Thursday, July 16, 2020

A Bridge from Sea to Sky, by Bennett North

[F&SF]
★★☆☆☆

(Hard SF) When a collision almost severs the space elevator, Aoife and her coworkers struggle to try to save it—even though Earth is thinking of defunding it. (5,821 words; Time: 19m)


"A Bridge from Sea to Sky," by (edited by C.C. Finlay), appeared in issue 07-08|20, published on by .

Mini-Review (click to view--possible spoilers)

Review: 2020.380 (A Word for Authors)

Pro: There’s some good tension and excitement as Aoife tries to climb far enough to reach the electrical connections.

Con: Probably the biggest problem with the story is that it makes zero sense that Earth would defund the space elevator if it were able to make money. Failing all else, there would be companies asking to buy it rather than have it decommissioned—especially if no one had a cheaper way to put payload into orbit.
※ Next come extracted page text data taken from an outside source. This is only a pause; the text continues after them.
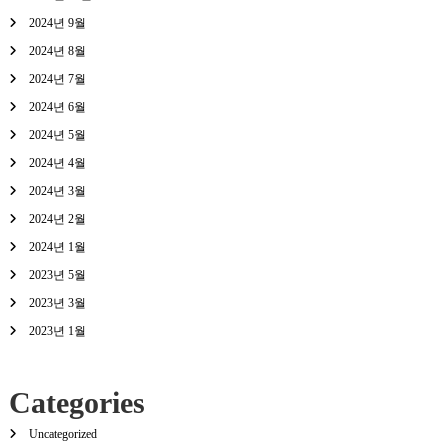
2024년 9월
2024년 8월
2024년 7월
2024년 6월
2024년 5월
2024년 4월
2024년 3월
2024년 2월
2024년 1월
2023년 5월
2023년 3월
2023년 1월
Categories
Uncategorized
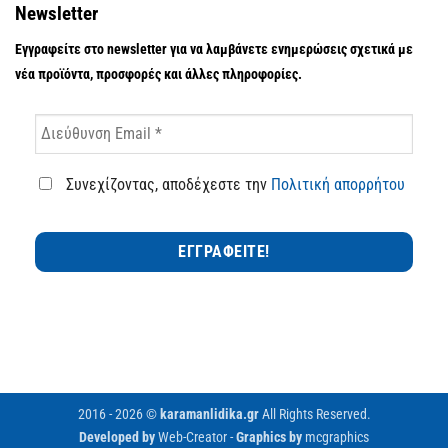
Newsletter
Εγγραφείτε στο newsletter για να λαμβάνετε ενημερώσεις σχετικά με
νέα προϊόντα, προσφορές και άλλες πληροφορίες.
Συνεχίζοντας, αποδέχεστε την
Πολιτική απορρήτου
2016 - 2026 ©
karamanlidika.gr
All Rights Reserved.
Developed by
Web-Creator
-
Graphics by
mcgraphics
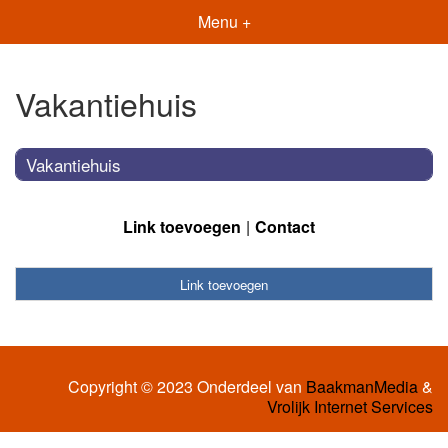
Menu +
Vakantiehuis
Vakantiehuis
Link toevoegen
Contact
Link toevoegen
Copyright © 2023 Onderdeel van
BaakmanMedia
&
Vrolijk Internet Services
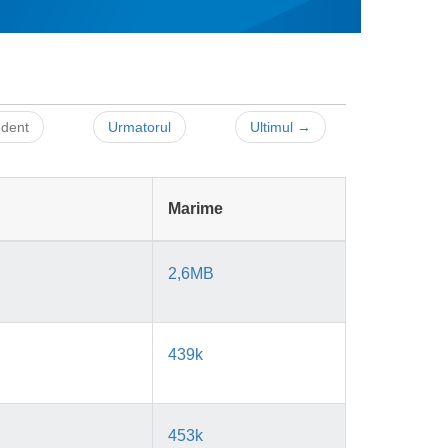
edent
Urmatorul
Ultimul →
Marime
2,6MB
439k
453k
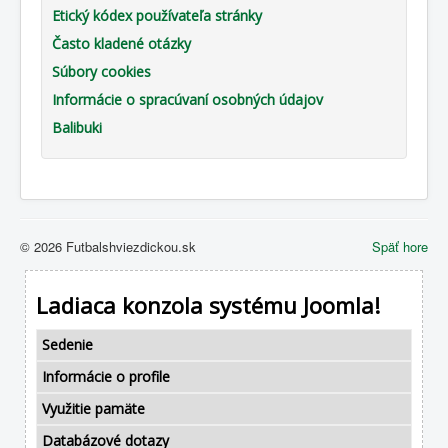
Etický kódex používateľa stránky
Často kladené otázky
Súbory cookies
Informácie o spracúvaní osobných údajov
Balibuki
© 2026 Futbalshviezdickou.sk
Späť hore
Ladiaca konzola systému Joomla!
Sedenie
Informácie o profile
Využitie pamäte
Databázové dotazy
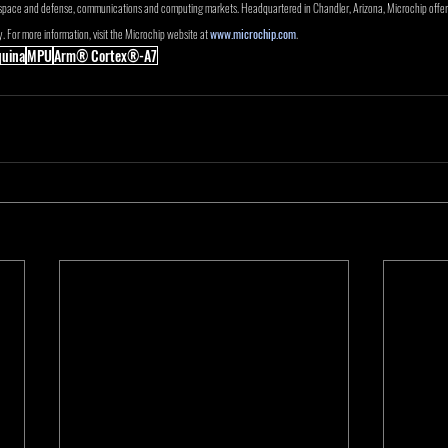
rospace and defense, communications and computing markets. Headquartered in Chandler, Arizona, Microchip offers
. For more information, visit the Microchip website at 
www.microchip.com
.
quina
MPU
Arm® Cortex®-A7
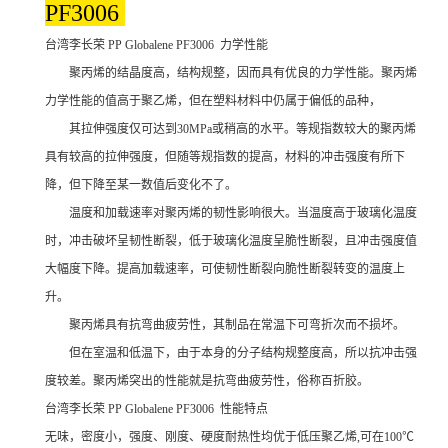
PF3006
台湾李长荣 PP Globalene PF3006 力学性能
聚丙烯的结晶度高，结构规整，因而具有优良的力学性能。聚丙烯
力学性能的值高于聚乙烯，但在塑料材料中仍属于偏低的品种，
其拉伸强度仅可达到30MPa或稍高的水平。等规指数较大的聚丙烯
具有较高的拉伸强度，但随等规指数的提高，材料的冲击强度有所下
降，但下降至某一数值后变化不了。
温度和加载速率对聚丙烯的韧性影响很大。当温度高于玻璃化温度
时，冲击破坏呈韧性断裂，低于玻璃化温度呈脆性断裂，且冲击强度值
大幅度下降。提高加载速率，可使韧性断裂向脆性断裂转变的温度上
升。
聚丙烯具有抗弯曲疲劳性，其制品在常温下可弯折次而不损坏。
但在室温和低温下，由于本身的分子结构规整度高，所以抗冲击强
度较差。聚丙烯突出的性能就是抗弯曲疲劳性，俗称百折胶。
台湾李长荣 PP Globalene PF3006 性能特点
无味，密度小，强度、刚度、硬度耐热性均优于低压聚乙烯,可在100℃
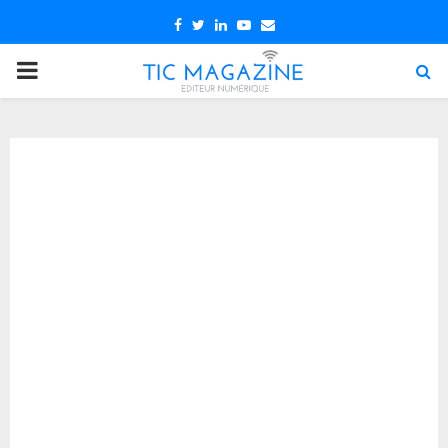
Facebook
Twitter
Linkedin
Youtube
Email
PRIMARY
MENU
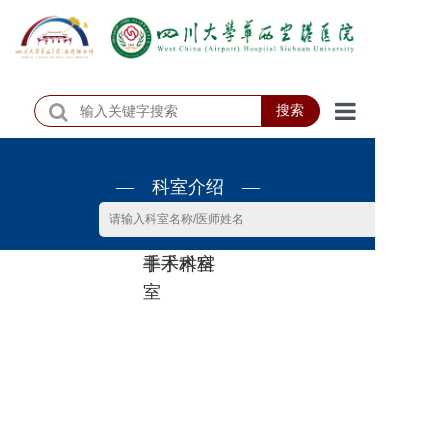
搜索
首页
— 科室介绍 —
医院概况
医院动态
非手术科
手术科室
患者服务
室
门诊排班
科室介绍
科研教学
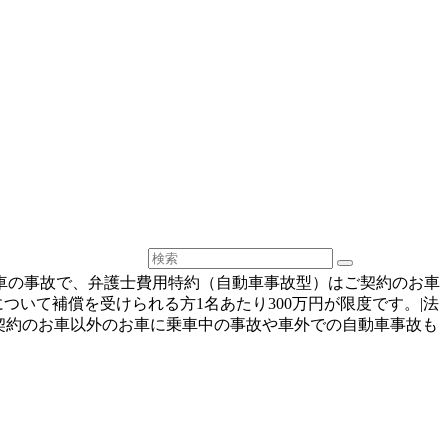
お車の事故で、弁護士費用特約（自動車事故型）はご契約のお車
いて補償を受けられる方1名あたり300万円が限度です。|法
ご契約のお車以外のお車に乗車中の事故や車外での自動車事故も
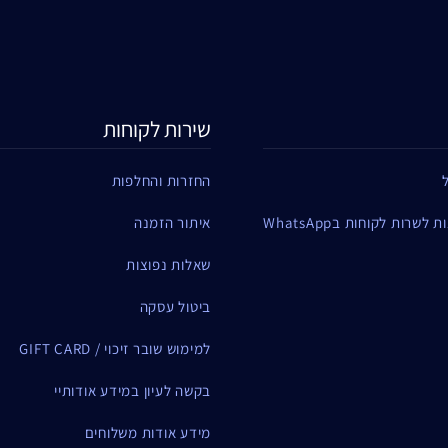
שירות לקוחות
החזרות והחלפות
שרות לקוחות בWhatsApp
איתור הזמנה
שאלות נפוצות
ביטול עסקה
למימוש שובר זיכוי / GIFT CARD
בקשה לעיון במידע אודותיי
מידע אודות משלוחים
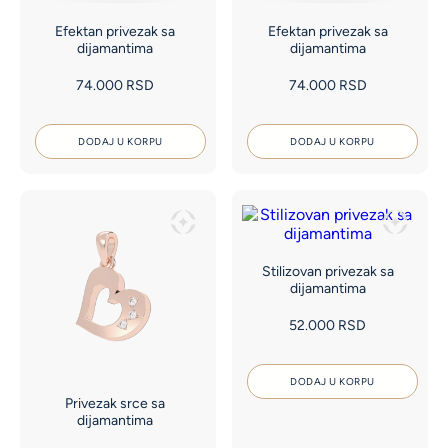
Efektan privezak sa
Efektan privezak sa
dijamantima
dijamantima
74.000
RSD
74.000
RSD
DODAJ U KORPU
DODAJ U KORPU
Stilizovan privezak sa
dijamantima
52.000
RSD
DODAJ U KORPU
Privezak srce sa
dijamantima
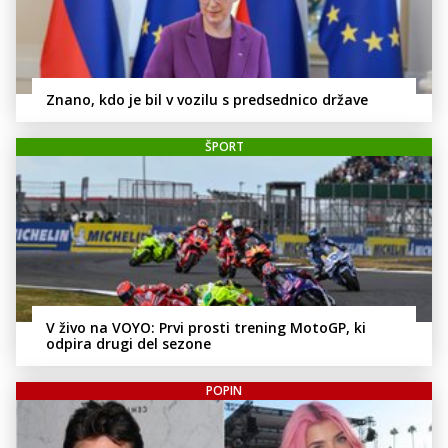
Znano, kdo je bil v vozilu s predsednico države
ŠPORT
V živo na VOYO: Prvi prosti trening MotoGP, ki
odpira drugi del sezone
POPIN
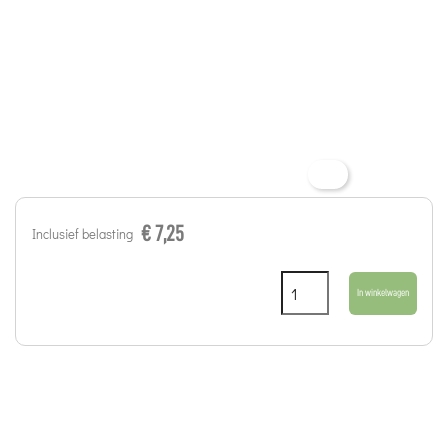
€ 7,25
Inclusief belasting
In winkelwagen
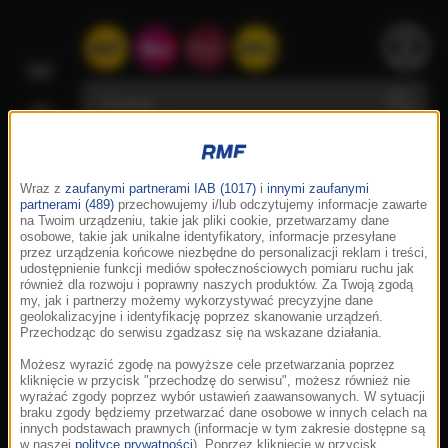
Wraz z
zaufanymi partnerami IAB (1017)
i
innymi zaufanymi
partnerami (489)
przechowujemy i/lub odczytujemy informacje zawarte
na Twoim urządzeniu, takie jak pliki cookie, przetwarzamy dane
osobowe, takie jak unikalne identyfikatory, informacje przesyłane
przez urządzenia końcowe niezbędne do personalizacji reklam i treści,
udostępnienie funkcji mediów społecznościowych pomiaru ruchu jak
również dla rozwoju i poprawny naszych produktów. Za Twoją zgodą
my, jak i partnerzy możemy wykorzystywać precyzyjne dane
geolokalizacyjne i identyfikację poprzez skanowanie urządzeń.
Przechodząc do serwisu zgadzasz się na wskazane działania.
Możesz wyrazić zgodę na powyższe cele przetwarzania poprzez
kliknięcie w przycisk "przechodzę do serwisu", możesz również nie
wyrażać zgody poprzez wybór ustawień zaawansowanych. W sytuacji
braku zgody będziemy przetwarzać dane osobowe w innych celach na
innych podstawach prawnych (informacje w tym zakresie dostępne są
w naszej
polityce prywatności
). Poprzez kliknięcie w przycisk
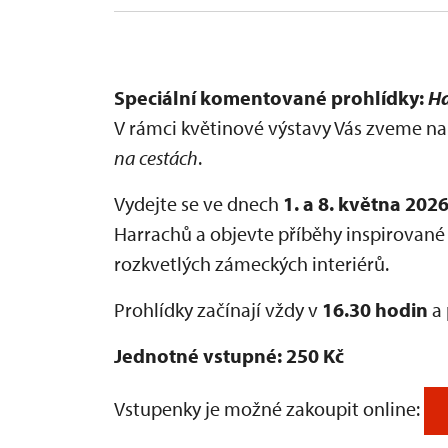
Speciální komentované prohlídky:
Ha
V rámci květinové výstavy Vás zveme 
na cestách
.
Vydejte se ve dnech
1. a 8. května 202
Harrachů a objevte příběhy inspirované
rozkvetlých zámeckých interiérů.
Prohlídky začínají vždy v
16.30 hodin
a 
Jednotné vstupné: 250 Kč
Vstupenky je možné zakoupit online:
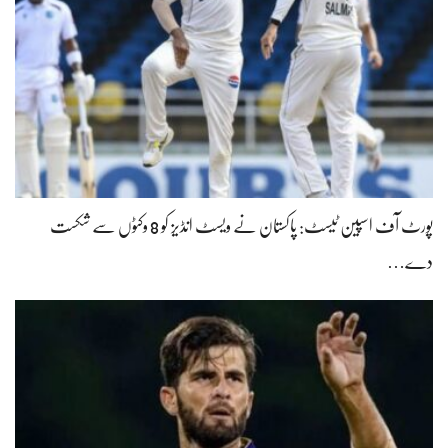
پورٹ آف اسپین ٹیسٹ: پاکستان نے ویسٹ انڈیز کو 8 وکٹوں سے شکست
دے…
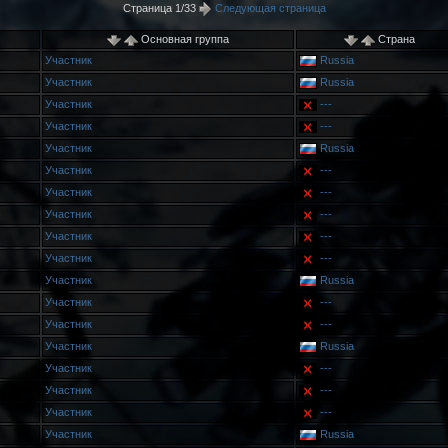
Страница 1/33
Следующая страница
Основная группа
Страна
Участник
Russia
Участник
Russia
Участник
---
Участник
---
Участник
Russia
Участник
---
Участник
---
Участник
---
Участник
---
Участник
---
Участник
Russia
Участник
---
Участник
---
Участник
Russia
Участник
---
Участник
---
Участник
---
Участник
Russia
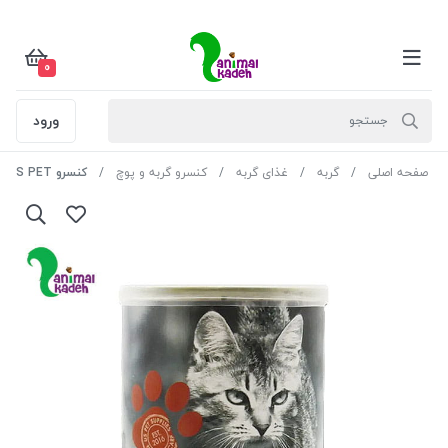
0
ورود
صفحه اصلی
گربه
غذای گربه
کنسرو گربه و پوچ
کنسرو US PET گربه بالغ طعم گوشت 430 گرمی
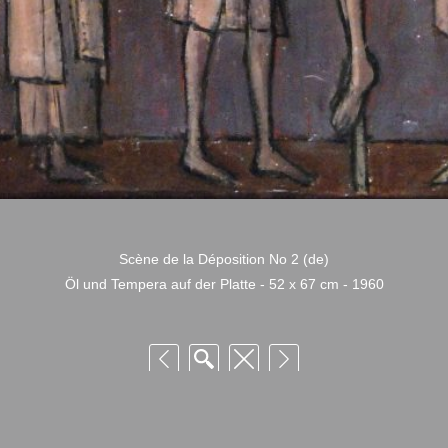
Scène de la Déposition No 2 (de)
Öl und Tempera auf der Platte - 52 x 67 cm - 1960
 Niquille – Utilisation et reproduction non autorisée sans consentement préalabl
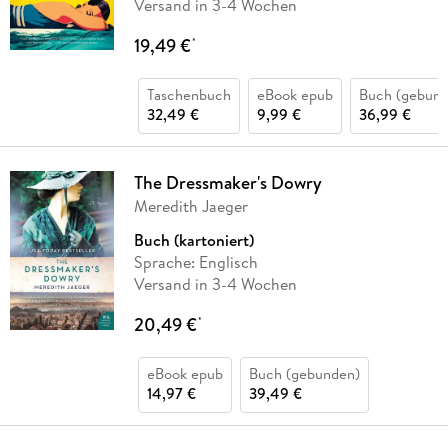
Versand in 3-4 Wochen
19,49 €
*
Taschenbuch
eBook epub
Buch (gebund
32,49 €
9,99 €
36,99 €
The Dressmaker's Dowry
Meredith Jaeger
Buch (kartoniert)
Sprache: Englisch
Versand in 3-4 Wochen
20,49 €
*
eBook epub
Buch (gebunden)
14,97 €
39,49 €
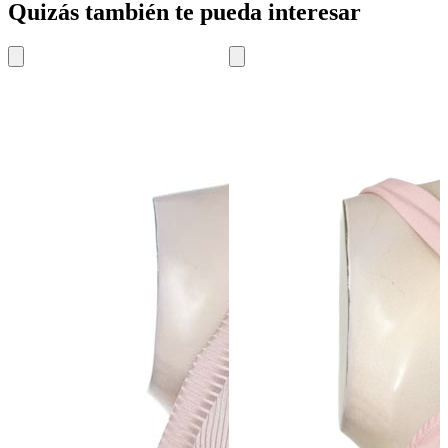
Quizás también te pueda interesar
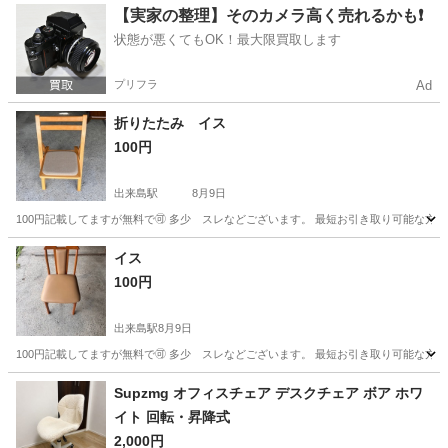
大阪
茨木市
茨木市駅
インテリア雑貨/小物
【実家の整理】そのカメラ高く売れるかも❗️
状態が悪くてもOK！最大限買取します
プリフラ
Ad
折りたたみ イス
100円
出来島駅
8月9日
100円記載してますが無料で🉑 多少 スレなどございます。 最短お引き取り可能な方
大阪
大阪市
出来島駅
椅子
イス
100円
出来島駅
8月9日
100円記載してますが無料で🉑 多少 スレなどございます。 最短お引き取り可能な方
大阪
大阪市
出来島駅
椅子
Supzmg オフィスチェア デスクチェア ボア ホワ
イト 回転・昇降式
2,000円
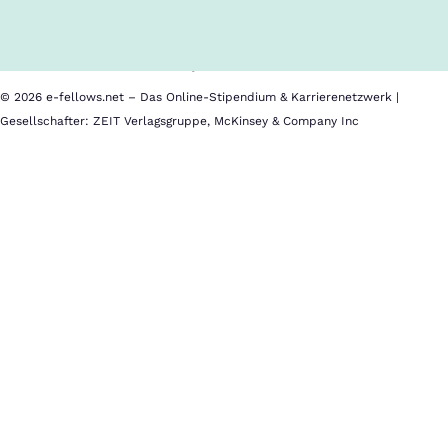
Nutzungsbedingungen
Barrierefreiheit
Datenschutz
Impressum
© 2026 e-fellows.net – Das Online-Stipendium & Karrierenetzwerk |
Gesellschafter: ZEIT Verlagsgruppe, McKinsey & Company Inc
Maastricht
School
of
Management
(NL)
Standort
Maastricht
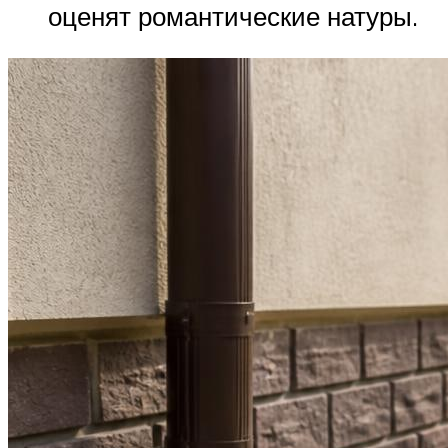
оценят романтические натуры.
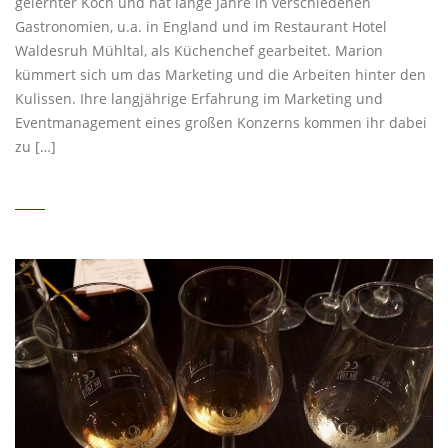
gelernter Koch und hat lange Jahre in verschiedenen
Gastronomien, u.a. in England und im Restaurant Hotel
Waldesruh Mühltal, als Küchenchef gearbeitet. Marion
kümmert sich um das Marketing und die Arbeiten hinter den
Kulissen. Ihre langjährige Erfahrung im Marketing und
Eventmanagement eines großen Konzerns kommen ihr dabei
zu […]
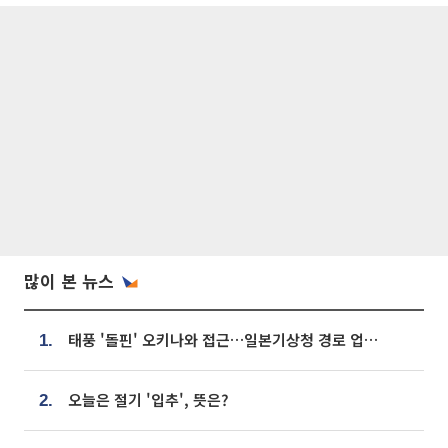
많이 본 뉴스
태풍 '돌핀' 오키나와 접근…일본기상청 경로 업데이트
1.
오늘은 절기 '입추', 뜻은?
2.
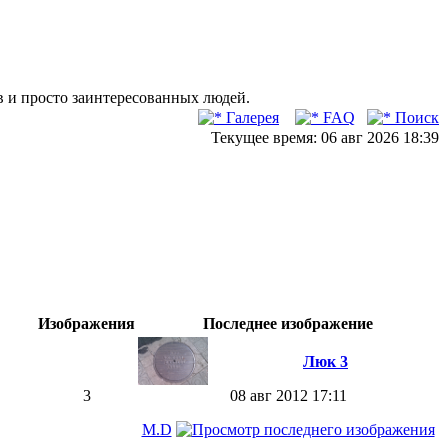
в и просто заинтересованных людей.
Галерея
FAQ
Поиск
Текущее время: 06 авг 2026 18:39
Изображения
Последнее изображение
Люк 3
3
08 авг 2012 17:11
M.D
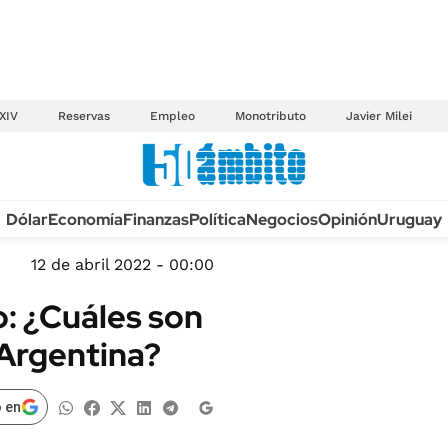
XIV
Reservas
Empleo
Monotributo
Javier Milei
Anuario autos 2026
Dólar
Economía
Finanzas
Política
Negocios
Opinión
Uruguay
TECNOLOGÍA
NOVEDADES FISCA
MÉXICO
12 de abril 2022 - 00:00
EDICTOS JUDICIAL
OPINIÓN
o: ¿Cuáles son
MULTAS
MUNDO
 Argentina?
LICITACIONES
INFORMACIÓN GENERAL
CUADROS TARIFAR
ESPECTÁCULOS
 en
RECALL
DEPORTES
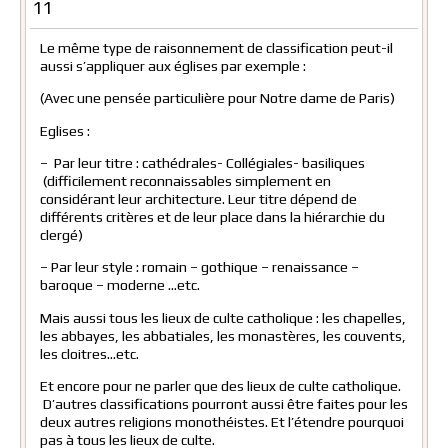
11
Le même type de raisonnement de classification peut-il
aussi s’appliquer aux églises par exemple :
(Avec une pensée particulière pour Notre dame de Paris)
Eglises :
– Par leur titre : cathédrales- Collégiales- basiliques
(difficilement reconnaissables simplement en
considérant leur architecture. Leur titre dépend de
différents critères et de leur place dans la hiérarchie du
clergé)
– Par leur style : romain – gothique – renaissance –
baroque – moderne …etc.
Mais aussi tous les lieux de culte catholique : les chapelles,
les abbayes, les abbatiales, les monastères, les couvents,
les cloitres…etc.
Et encore pour ne parler que des lieux de culte catholique.
D’autres classifications pourront aussi être faites pour les
deux autres religions monothéistes. Et l’étendre pourquoi
pas à tous les lieux de culte.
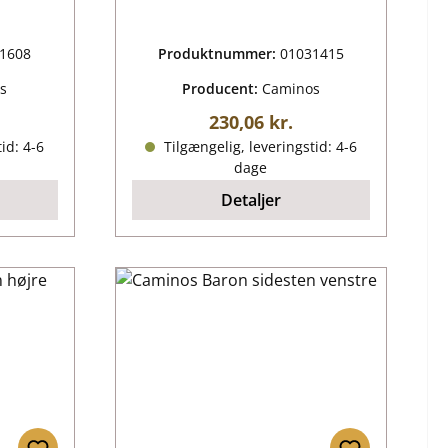
1608
Produktnummer:
01031415
s
Producent:
Caminos
is:
Almindelig pris:
230,06 kr.
id: 4-6
Tilgængelig, leveringstid: 4-6
dage
Detaljer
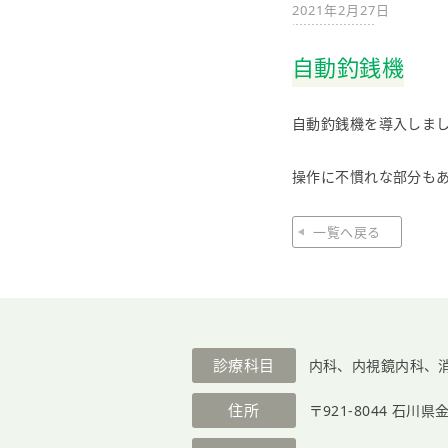
2021年2月27日
自動釣銭機
自動釣銭機を導入しま
操作に不慣れな部分も
一覧へ戻る
診療科目
内科、内視鏡内科、
住所
〒921-8044
石川県金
A more technical complaint is that no asteroid could hit a satellite unexpectedly. We’d know about it years in advance. The story probably means a meteor, but then it’s a weird extra complication; why doesn’t the meteor just hit the elevator directly? The satellite never figures in the story again.

Then there are the errors in the basic physics. At 25,000 km altitude, a space elevator would be moving at about 8200 km/hr, not “nearly 700 km/hr. Gravity at that height (net of centrifugal force) would be about 1/40 of a g, so objects would fall slowly, but not that slowly. Untethered, you’d be falling at a brisk 14 m/s after one minute, but the folks in the story are in true zero g.